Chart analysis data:
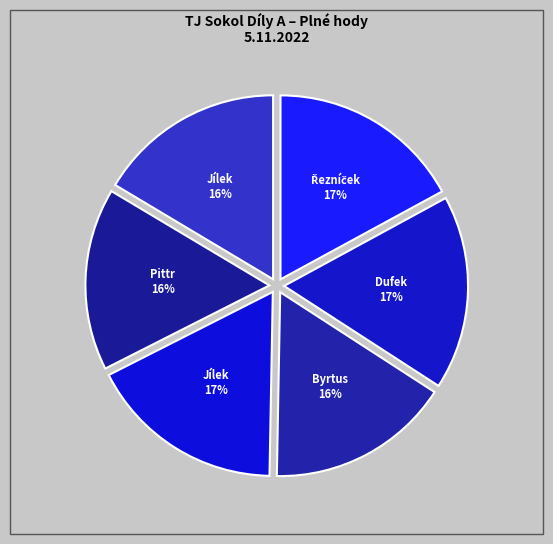

Is there a majority slice in this chart?

No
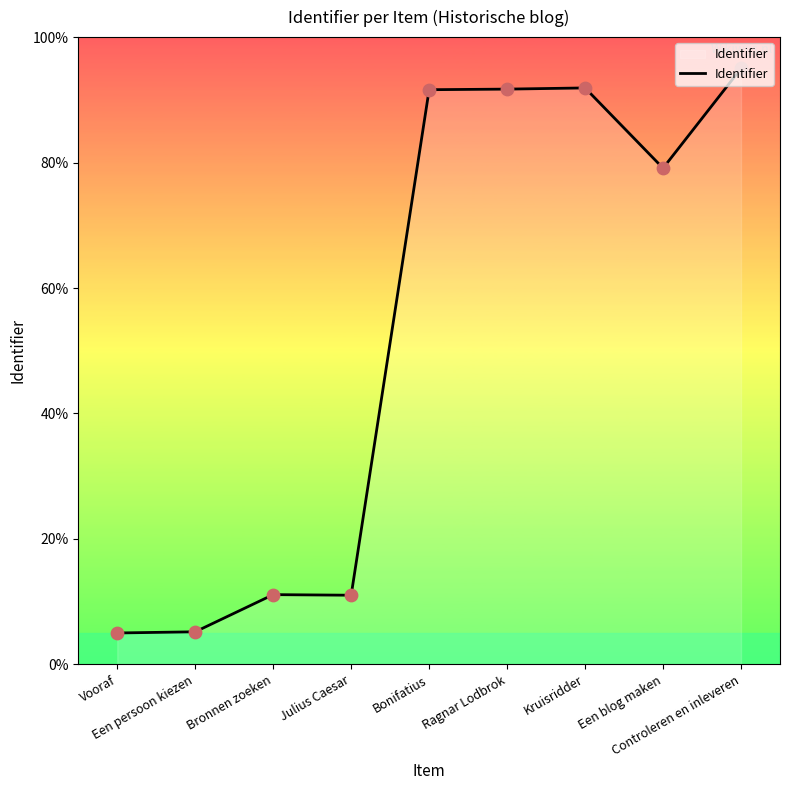

What is the ratio of the value at Ragnar Lodbrok to the value at Controleren en inleveren?

1.0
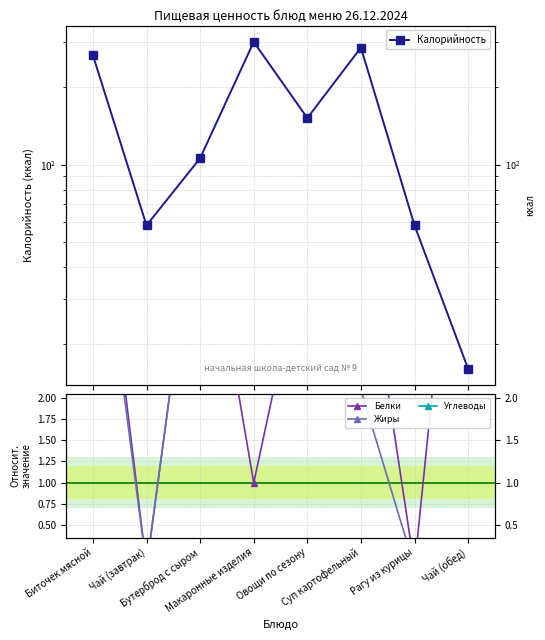

What is the difference between the maximum and second lowest values in the Белки series?

6.2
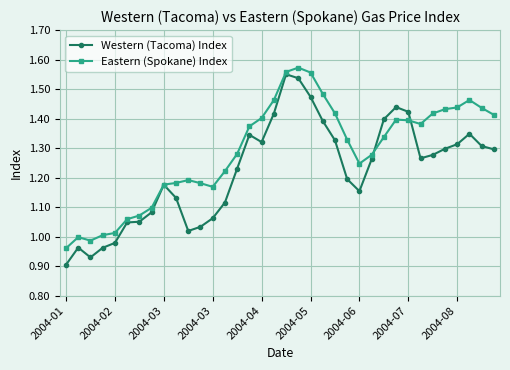

Which series has the largest total across all categories?

Eastern (Spokane) Index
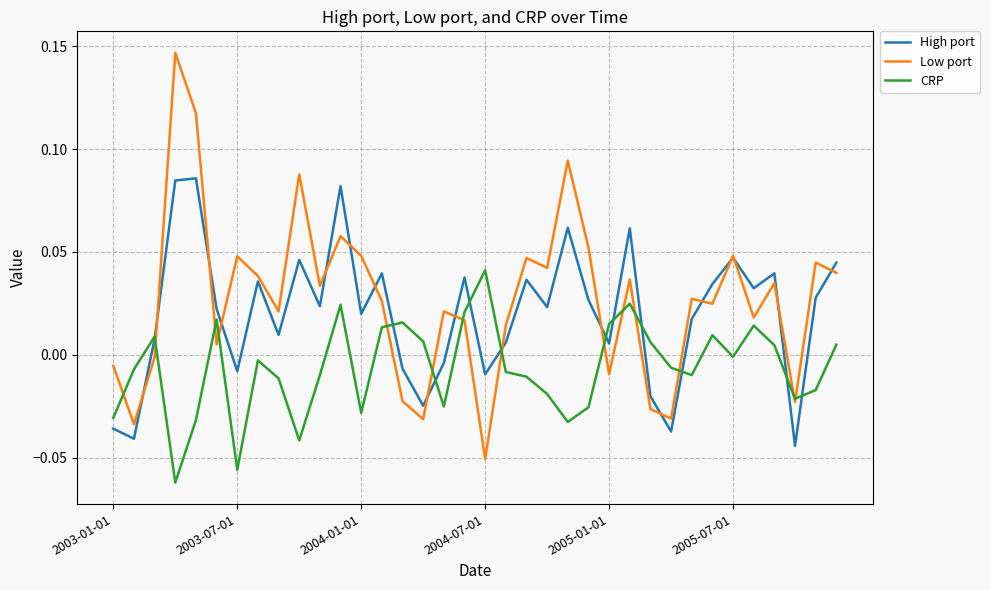

List the series in order of their overall mean, highest first.

Low port, High port, CRP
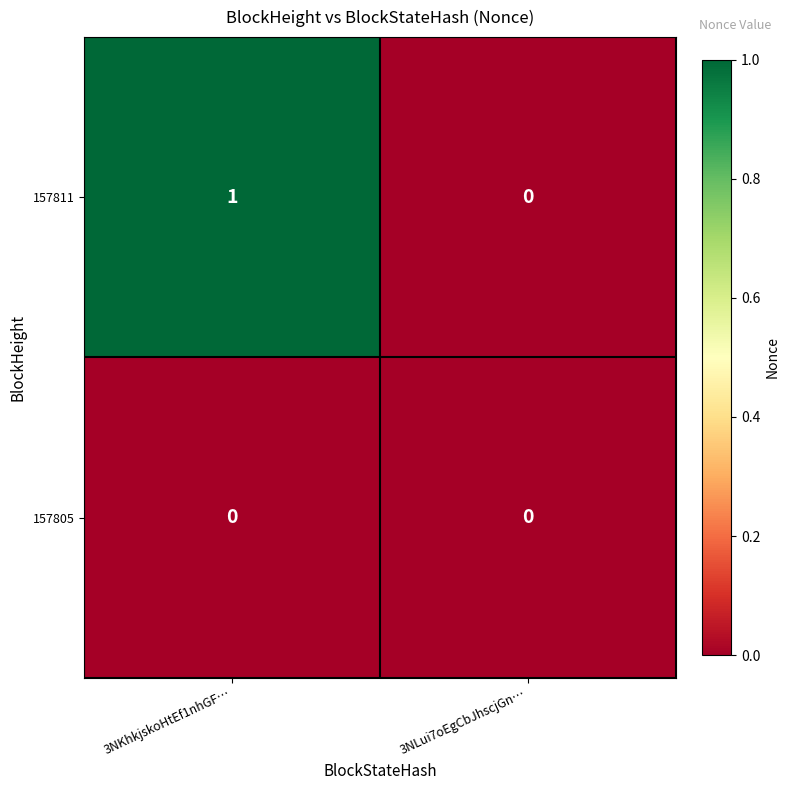

What is the difference between the highest and lowest values at 3NKhkjskoHtEf1nhGF…?

1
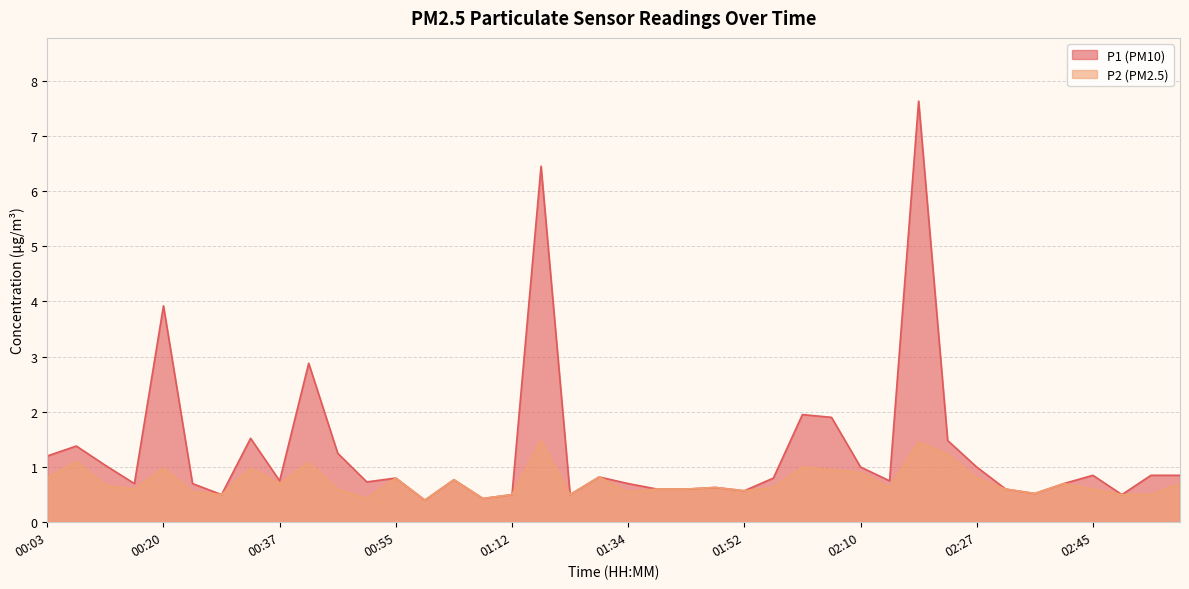

Between 00:42 and 00:11, which is larger?

00:42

AIM OF THE TASK:
Rewrite the data above, swapping "difference" for "gap" and keeping everything else the same. Leave out the pictures.

OUTPUT BELOW:
Is there a majority slice in this chart?

No

What is the ratio of the value at Ragnar Lodbrok to the value at Controleren en inleveren?

1.0

What is the gap between the maximum and second lowest values in the Белки series?

6.2

Which series has the largest total across all categories?

Eastern (Spokane) Index

List the series in order of their overall mean, highest first.

Low port, High port, CRP

What is the gap between the highest and lowest values at 3NKhkjskoHtEf1nhGF…?

1

Between 00:42 and 00:11, which is larger?

00:42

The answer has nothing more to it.